Task statement » Return exactly the span that opens with the line containing "left hip: (477, 296)" and closes with the final line of the records, both included.
•••
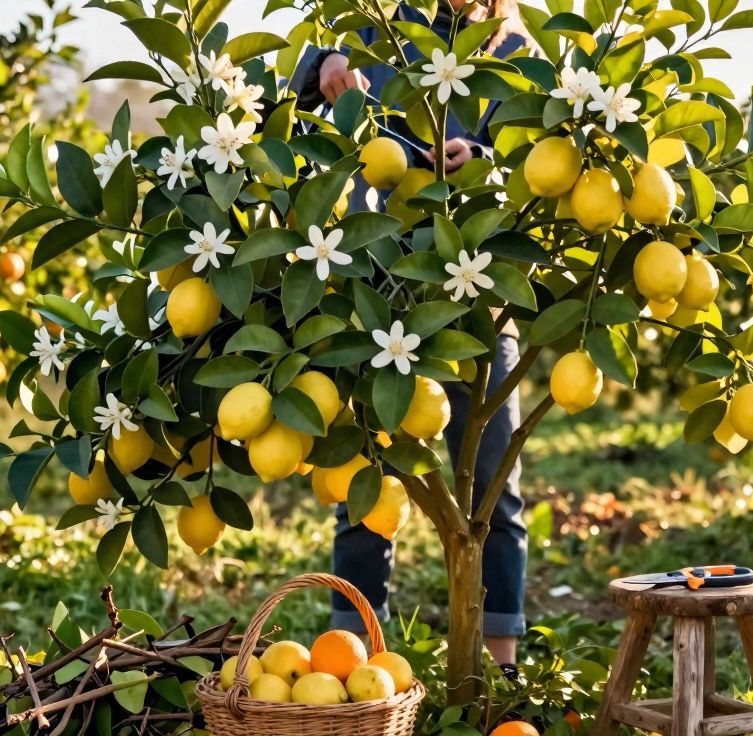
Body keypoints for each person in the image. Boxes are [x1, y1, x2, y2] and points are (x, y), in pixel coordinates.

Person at [289, 0, 531, 667]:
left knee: (493, 488)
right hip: (376, 292)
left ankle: (501, 664)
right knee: (364, 485)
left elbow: (538, 158)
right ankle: (356, 660)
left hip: (477, 296)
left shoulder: (512, 49)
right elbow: (287, 94)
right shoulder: (373, 24)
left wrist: (479, 159)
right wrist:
•••
Output of the exercise »
left hip: (477, 296)
left shoulder: (512, 49)
right elbow: (287, 94)
right shoulder: (373, 24)
left wrist: (479, 159)
right wrist:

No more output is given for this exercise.